FS_MOL_CHECKOUT_PATH = os.path.abspath('../')

os.chdir(FS_MOL_CHECKOUT_PATH)
sys.path.insert(0, FS_MOL_CHECKOUT_PATH)

In [13]:
from fs_mol.data import FSMolDataset, DataFold, FSMolTask
from dpu_utils.utils import RichPath

# from fs_mol.modules.graph_feature_extractor import (
#     GraphFeatureExtractor,
#     GraphFeatureExtractorConfig,
# )
# from fs_mol.data.fsmol_batcher import FSMolBatcher
import torch
from typing import List
from fs_mol.custom.utils import convert_to_pyg_graph

In [7]:
fsmol_dataset = FSMolDataset.from_directory(
        directory=RichPath.create('/FS-MOL/datasets/fs-mol/'),
        task_list_file=RichPath.create('/FS-MOL/datasets/fsmol-0.1.json'),
    )

def get_all_samples(fsmol_dataset):
    def task_to_samples(paths: List[RichPath], idx: int):
        task = FSMolTask.load_from_file(paths[0])
        
        return task.samples
    
    return iter(fsmol_dataset.get_task_reading_iterable(DataFold.TRAIN, task_reader_fn=task_to_samples))

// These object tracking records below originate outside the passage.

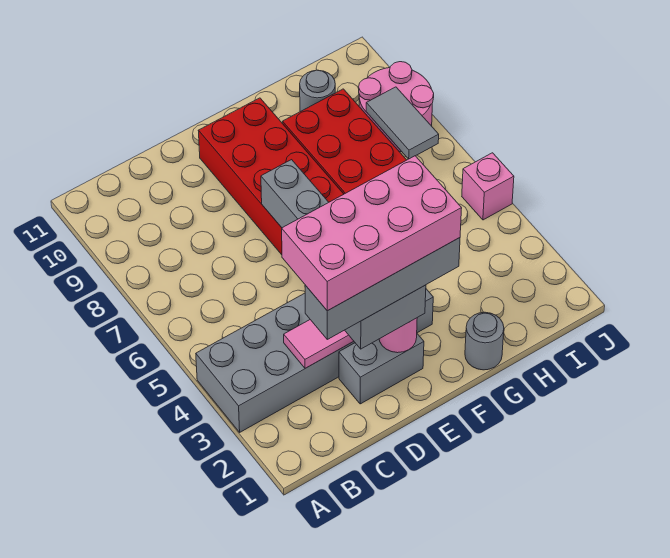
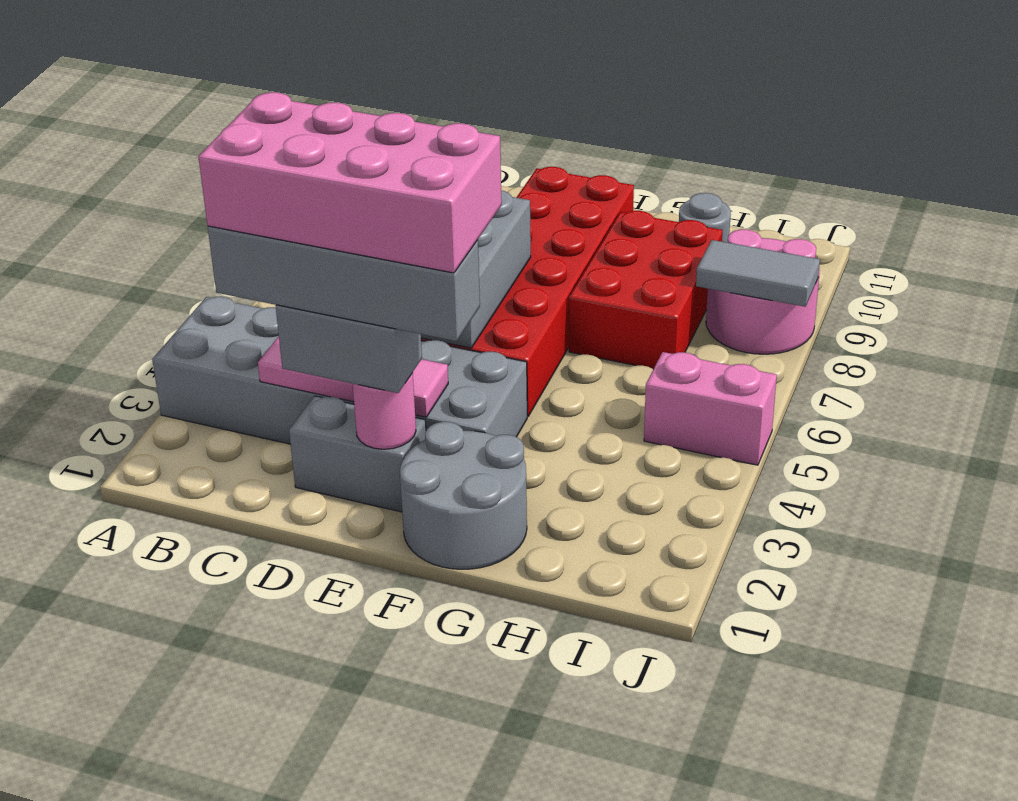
grey 1x1 round brick [465,312,504,370] -> grey 2x2 round brick [400,422,527,569]
grey 1x2 tile [366,87,439,159] -> grey 1x2 tile turned to [696,240,820,307]
pink 1x1 brick [462,153,514,220] -> pink 1x2 brick [644,352,777,465]

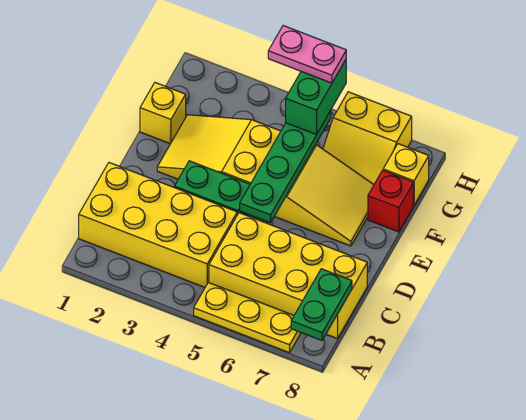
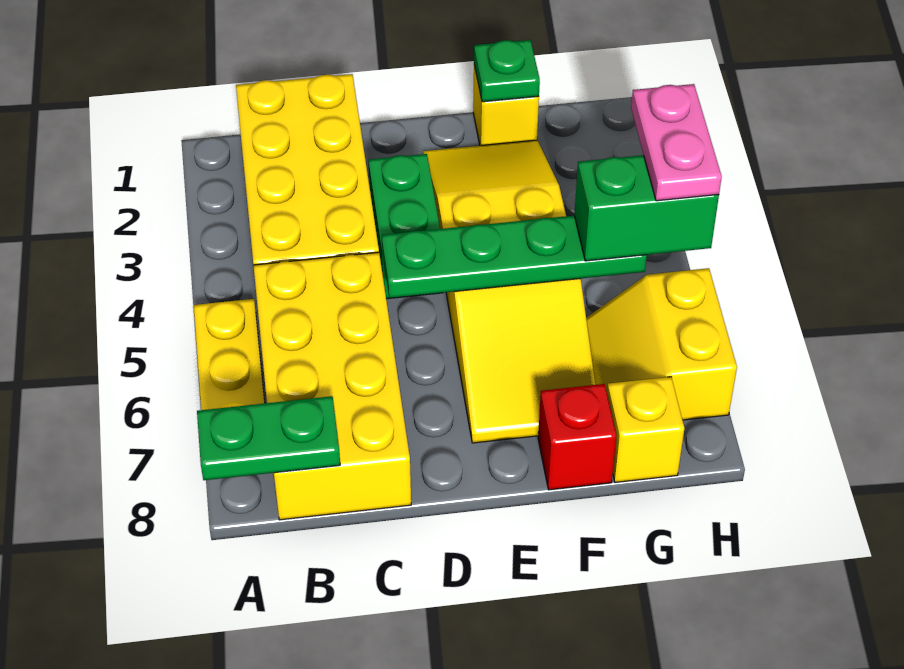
none -> green 1x1 plate [474,40,540,102]

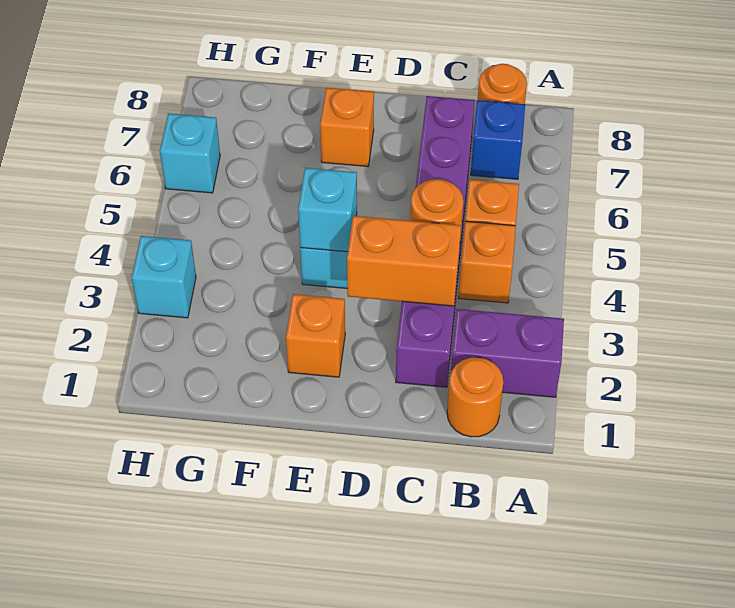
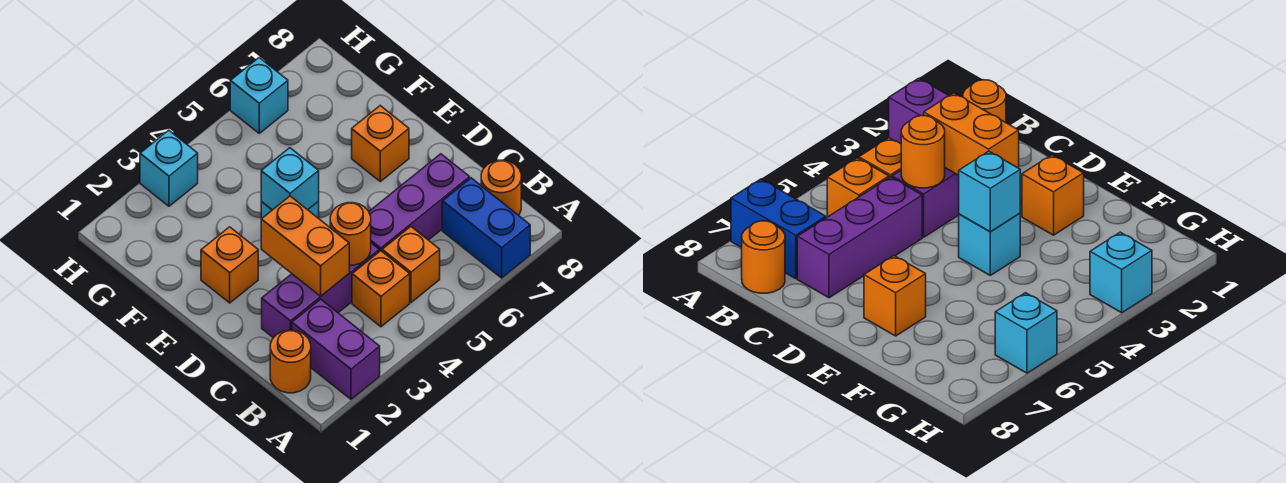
blue 1x1 brick [471,100,525,179] -> blue 1x2 brick [442,178,530,278]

a = get_all_samples(fsmol_dataset)

The `a` variable now includes all the molecule of FS-MOL's train dataset. we should now convert the FSMOL's data structure to PyG's `data`.

We do this using the `convert_to_pyg_graph` function.

In [9]:
pyg_graphs = [convert_to_pyg_graph(graph) for graph in a]

In [12]:
pyg_graphs[12]

Data(x=[52, 32], edge_index=[2, 55], edge_attr=[55], y=1, bool_label=True)

We should now save this data so that we can use for later usage.

In [14]:
torch.save(pyg_graphs, './fsmol_pygs.pt')